** Opening Task material block **

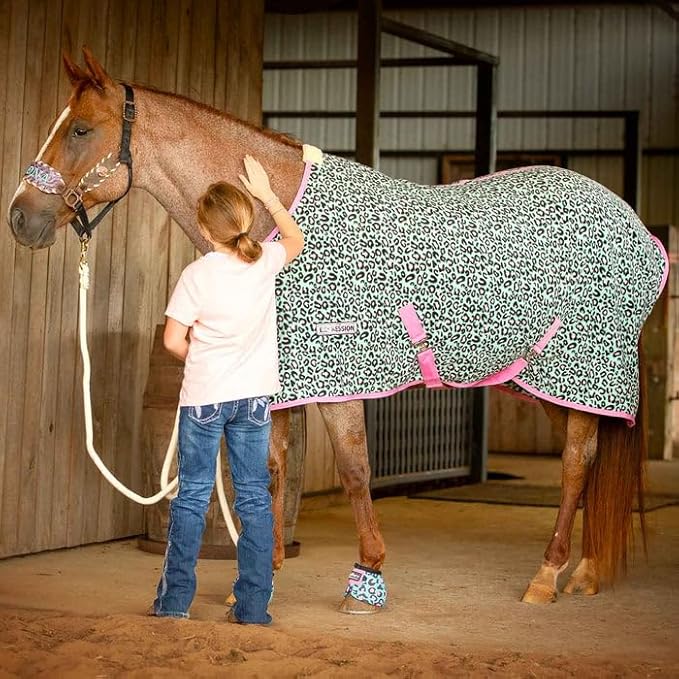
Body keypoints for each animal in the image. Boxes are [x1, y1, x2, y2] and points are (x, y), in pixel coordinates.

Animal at [8, 49, 668, 613]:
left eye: (80, 131)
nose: (20, 218)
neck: (273, 221)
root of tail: (638, 228)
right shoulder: (280, 383)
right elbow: (270, 471)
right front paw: (262, 575)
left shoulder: (338, 379)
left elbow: (354, 471)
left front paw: (368, 576)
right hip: (548, 379)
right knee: (591, 462)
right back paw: (584, 571)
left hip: (579, 372)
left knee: (577, 463)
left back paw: (546, 576)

** Closing Task material block **

What to produce: Only the number is wanted: count the lines of the records that hold the word "right".

The answer: 6